Lisa and Peter said...

Thanks for your honesty. We all need to strive to develop a "glass half full" perspective, to remember what's important in life -- and to be thankful for our many blessings.

The Albertsons said...

AMEN Grace. We absolutely MUST respect that these are ETHIOPIA's children. They are trying to protect their children. This is all very hard for the gov't, I'm sure. They have a huge number of orphans, they know that they want to help them, and they're trying to figure out how to have these adoptions happen the way they see fit. AND to take care of the orphans remaining in their care. Complaining by Americans only makes us look disrespectful and rude. As I tell my clients, every single time I meet with them: This will not be easy. You must respect the nation you are adopting from. Your agency and the US gov't have NO control over the foreign gov't. Either accept that now, or adopt domestically. Period.
Thanks for your words, Grace.
becca

m&r said...

Oh Grace, after our many chats while in Ethiopia, you know I am with you here. I am so, so sad for all of the families currently in process and sad for what this might mean when we are ready to proceed with our next adoption (which is a question of when and not if). I believe that the government in Ethiopia makes all of these changes in order to ensure the ongoing integrity of their adoption program, and for that I am grateful. I hope families can try to take some comfort in this fact, even though it often makes this process even more challenging and difficult than we anticipate (and even when you do try to prepare yourself for the worst).

Anonymous said...

I can remember waiting for what seemed like FOREVER for our daughter from Taiwan. It just made me sad. I couldn't get mad at anyone, just sad. OThers moved so much more quickly than we did. Then for ET, we were prepared for the long haul and miraculously got through quickly. Unfortunately, it really is the luck of the draw. I know you remember when you got down because you thought you wouldn't get your referral before rainy season. It sucked. BUt in the end, I can attest, as you can, all the sadness/anger/complaints go out the window when you are holding your child.

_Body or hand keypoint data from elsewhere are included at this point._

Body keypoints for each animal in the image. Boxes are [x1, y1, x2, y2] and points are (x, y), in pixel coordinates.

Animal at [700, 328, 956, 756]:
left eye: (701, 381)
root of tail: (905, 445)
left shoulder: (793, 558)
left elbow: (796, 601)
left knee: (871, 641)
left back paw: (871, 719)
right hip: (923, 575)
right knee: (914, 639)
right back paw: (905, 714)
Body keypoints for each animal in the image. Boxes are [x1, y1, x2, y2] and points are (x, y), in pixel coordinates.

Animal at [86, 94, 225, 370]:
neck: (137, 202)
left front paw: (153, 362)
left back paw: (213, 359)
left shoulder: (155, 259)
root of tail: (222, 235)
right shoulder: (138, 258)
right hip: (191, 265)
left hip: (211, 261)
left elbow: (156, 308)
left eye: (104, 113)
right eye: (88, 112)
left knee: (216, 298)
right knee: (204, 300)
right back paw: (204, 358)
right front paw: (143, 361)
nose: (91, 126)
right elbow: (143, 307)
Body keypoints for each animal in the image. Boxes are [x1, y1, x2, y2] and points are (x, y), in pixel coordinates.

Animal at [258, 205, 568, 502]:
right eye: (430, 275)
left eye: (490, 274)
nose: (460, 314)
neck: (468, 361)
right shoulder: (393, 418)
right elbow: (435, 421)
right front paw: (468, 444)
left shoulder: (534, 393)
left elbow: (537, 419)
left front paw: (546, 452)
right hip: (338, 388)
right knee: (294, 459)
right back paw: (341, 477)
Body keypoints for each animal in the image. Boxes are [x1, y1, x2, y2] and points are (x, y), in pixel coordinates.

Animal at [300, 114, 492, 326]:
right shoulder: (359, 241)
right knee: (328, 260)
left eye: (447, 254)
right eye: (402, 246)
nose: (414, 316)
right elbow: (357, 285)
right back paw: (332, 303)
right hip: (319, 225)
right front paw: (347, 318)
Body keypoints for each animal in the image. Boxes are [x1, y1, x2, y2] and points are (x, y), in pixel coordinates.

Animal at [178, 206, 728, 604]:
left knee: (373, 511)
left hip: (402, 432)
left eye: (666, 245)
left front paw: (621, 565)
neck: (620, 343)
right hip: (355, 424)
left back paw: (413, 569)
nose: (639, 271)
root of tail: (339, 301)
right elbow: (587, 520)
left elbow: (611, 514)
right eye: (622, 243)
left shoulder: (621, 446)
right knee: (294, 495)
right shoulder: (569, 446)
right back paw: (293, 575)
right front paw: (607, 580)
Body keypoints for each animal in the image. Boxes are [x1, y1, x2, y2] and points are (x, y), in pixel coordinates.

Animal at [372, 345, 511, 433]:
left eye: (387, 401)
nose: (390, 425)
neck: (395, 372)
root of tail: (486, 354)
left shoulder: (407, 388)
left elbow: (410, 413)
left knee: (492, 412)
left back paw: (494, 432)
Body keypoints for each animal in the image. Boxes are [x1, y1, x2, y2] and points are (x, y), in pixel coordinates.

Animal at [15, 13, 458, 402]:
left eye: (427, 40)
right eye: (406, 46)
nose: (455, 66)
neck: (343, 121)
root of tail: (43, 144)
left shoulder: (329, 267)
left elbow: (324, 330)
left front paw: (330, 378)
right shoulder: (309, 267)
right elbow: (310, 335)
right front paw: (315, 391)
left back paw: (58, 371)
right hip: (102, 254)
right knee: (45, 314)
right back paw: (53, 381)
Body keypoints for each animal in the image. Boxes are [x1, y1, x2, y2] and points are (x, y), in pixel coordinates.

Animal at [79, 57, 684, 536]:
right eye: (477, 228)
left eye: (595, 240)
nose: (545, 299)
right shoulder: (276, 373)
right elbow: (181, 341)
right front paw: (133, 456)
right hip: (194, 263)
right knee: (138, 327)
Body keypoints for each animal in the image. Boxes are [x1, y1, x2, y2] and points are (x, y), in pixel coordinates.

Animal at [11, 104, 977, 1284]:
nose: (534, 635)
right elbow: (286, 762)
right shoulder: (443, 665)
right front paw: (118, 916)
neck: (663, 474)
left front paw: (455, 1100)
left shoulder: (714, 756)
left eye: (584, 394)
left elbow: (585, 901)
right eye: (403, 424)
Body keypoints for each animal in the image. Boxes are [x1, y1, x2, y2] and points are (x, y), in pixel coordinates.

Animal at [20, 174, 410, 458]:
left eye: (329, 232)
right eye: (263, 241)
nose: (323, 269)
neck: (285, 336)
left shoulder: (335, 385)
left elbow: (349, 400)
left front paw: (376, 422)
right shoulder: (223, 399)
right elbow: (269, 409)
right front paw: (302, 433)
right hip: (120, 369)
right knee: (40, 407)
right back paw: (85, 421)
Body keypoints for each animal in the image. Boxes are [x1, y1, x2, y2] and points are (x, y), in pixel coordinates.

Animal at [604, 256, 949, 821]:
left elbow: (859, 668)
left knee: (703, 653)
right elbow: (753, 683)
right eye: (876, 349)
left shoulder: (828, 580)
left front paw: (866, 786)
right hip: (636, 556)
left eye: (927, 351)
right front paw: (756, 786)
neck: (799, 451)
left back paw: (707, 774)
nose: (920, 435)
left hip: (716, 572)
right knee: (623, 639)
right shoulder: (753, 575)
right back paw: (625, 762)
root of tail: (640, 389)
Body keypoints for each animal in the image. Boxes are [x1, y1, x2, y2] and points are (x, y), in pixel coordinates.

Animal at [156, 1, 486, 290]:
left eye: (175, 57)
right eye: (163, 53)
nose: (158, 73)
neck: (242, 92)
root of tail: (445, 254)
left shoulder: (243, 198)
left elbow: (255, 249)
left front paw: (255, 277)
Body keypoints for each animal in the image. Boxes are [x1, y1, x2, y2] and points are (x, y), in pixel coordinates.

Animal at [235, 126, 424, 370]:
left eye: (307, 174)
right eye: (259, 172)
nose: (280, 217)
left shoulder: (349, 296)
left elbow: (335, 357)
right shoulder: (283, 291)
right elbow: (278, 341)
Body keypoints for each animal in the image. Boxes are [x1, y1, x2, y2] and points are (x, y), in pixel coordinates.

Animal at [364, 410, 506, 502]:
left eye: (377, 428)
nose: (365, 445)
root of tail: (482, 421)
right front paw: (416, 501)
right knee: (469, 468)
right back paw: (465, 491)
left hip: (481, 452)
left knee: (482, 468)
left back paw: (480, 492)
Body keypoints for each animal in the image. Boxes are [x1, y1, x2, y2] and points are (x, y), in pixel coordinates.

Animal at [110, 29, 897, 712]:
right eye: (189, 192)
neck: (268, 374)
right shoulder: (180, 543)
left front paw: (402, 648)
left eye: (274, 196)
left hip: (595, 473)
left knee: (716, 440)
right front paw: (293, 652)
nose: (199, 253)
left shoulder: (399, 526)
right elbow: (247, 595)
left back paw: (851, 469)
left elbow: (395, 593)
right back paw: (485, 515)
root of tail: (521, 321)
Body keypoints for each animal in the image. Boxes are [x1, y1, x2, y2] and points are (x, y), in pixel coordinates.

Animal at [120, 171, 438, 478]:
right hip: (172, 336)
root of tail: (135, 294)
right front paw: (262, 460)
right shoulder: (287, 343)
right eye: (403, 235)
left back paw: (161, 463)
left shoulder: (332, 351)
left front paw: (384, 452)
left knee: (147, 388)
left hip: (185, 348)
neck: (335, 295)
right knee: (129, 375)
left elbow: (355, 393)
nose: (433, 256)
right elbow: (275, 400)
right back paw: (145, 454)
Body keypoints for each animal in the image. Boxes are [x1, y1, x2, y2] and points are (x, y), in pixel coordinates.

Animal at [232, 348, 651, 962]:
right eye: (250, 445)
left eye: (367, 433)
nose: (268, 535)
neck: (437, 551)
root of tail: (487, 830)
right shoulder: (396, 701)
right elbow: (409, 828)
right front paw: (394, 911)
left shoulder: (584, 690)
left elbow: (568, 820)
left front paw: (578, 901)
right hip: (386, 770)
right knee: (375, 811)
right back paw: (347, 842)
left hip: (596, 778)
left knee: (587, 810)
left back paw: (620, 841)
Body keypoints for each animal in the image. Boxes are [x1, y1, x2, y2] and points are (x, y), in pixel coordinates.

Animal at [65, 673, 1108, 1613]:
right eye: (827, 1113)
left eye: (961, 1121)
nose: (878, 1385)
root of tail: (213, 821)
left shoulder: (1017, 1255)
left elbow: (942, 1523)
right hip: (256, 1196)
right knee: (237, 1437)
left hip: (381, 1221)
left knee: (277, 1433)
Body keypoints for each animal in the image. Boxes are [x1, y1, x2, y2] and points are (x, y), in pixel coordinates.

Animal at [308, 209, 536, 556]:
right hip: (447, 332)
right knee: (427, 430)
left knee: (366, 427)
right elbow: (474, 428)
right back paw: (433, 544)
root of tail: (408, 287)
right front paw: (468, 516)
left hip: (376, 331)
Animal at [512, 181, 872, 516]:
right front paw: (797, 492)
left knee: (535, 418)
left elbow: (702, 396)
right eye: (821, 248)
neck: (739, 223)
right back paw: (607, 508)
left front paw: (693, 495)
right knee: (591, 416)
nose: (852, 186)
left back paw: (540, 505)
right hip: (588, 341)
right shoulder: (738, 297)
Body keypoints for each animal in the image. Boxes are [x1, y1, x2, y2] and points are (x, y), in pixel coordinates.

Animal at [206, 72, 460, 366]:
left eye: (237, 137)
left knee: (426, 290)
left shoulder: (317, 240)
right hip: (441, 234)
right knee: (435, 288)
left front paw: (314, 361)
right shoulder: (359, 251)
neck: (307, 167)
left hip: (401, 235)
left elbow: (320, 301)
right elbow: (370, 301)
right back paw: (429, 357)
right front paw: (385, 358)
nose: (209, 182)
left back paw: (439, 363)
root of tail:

So, I don't have any wonderful advice to get those who've been waiting through this last hurdle. I can only say, it will be a faint memory soon. And concentrating on others as opposed to yourself does help you get LIFE into focus and realize there are others suffering way more then you think you are.

Jan

Jennifer said...

Kudos Grace. It is sooooo what many of us have wanted to say. When we began our process, we were told to roll with the punches. That things will come up, balls will drop, programs will shut down...we will face hurdles, we will carry crosses, we will cry and think it isn't fair- and it isn't and if someone told you life was fair, well, they are liars- and it teaches us to grow up and WANT this child more than we have ever wanted anything before....adoption is NOT for sissies. if you can't take this part, I would love to be a fly on the wall when you go to get them and you miss your flight, your guest house floods, your kid has worms, etc...etc... the world keeps revolving and I for one am thrilled that Ethiopia cares as much as they do that they do things right.

VALARIE said...

Well said Grace. Honest and to the point. We all chose this road, our children have few choices and NO voice. Thanks for speaking up.

LoveNotes4CocoPrincess said...

Thanks for the "reality slap" it makes us quiet down and remember the purpose of the journey!

Sandee said...

Bravo. I don't belong to Gladney. but have cybermet many folks like you describe..and it is draining.

I have worried about the children joining their families...if this is how they handle setbacks. Makes me pray for them more.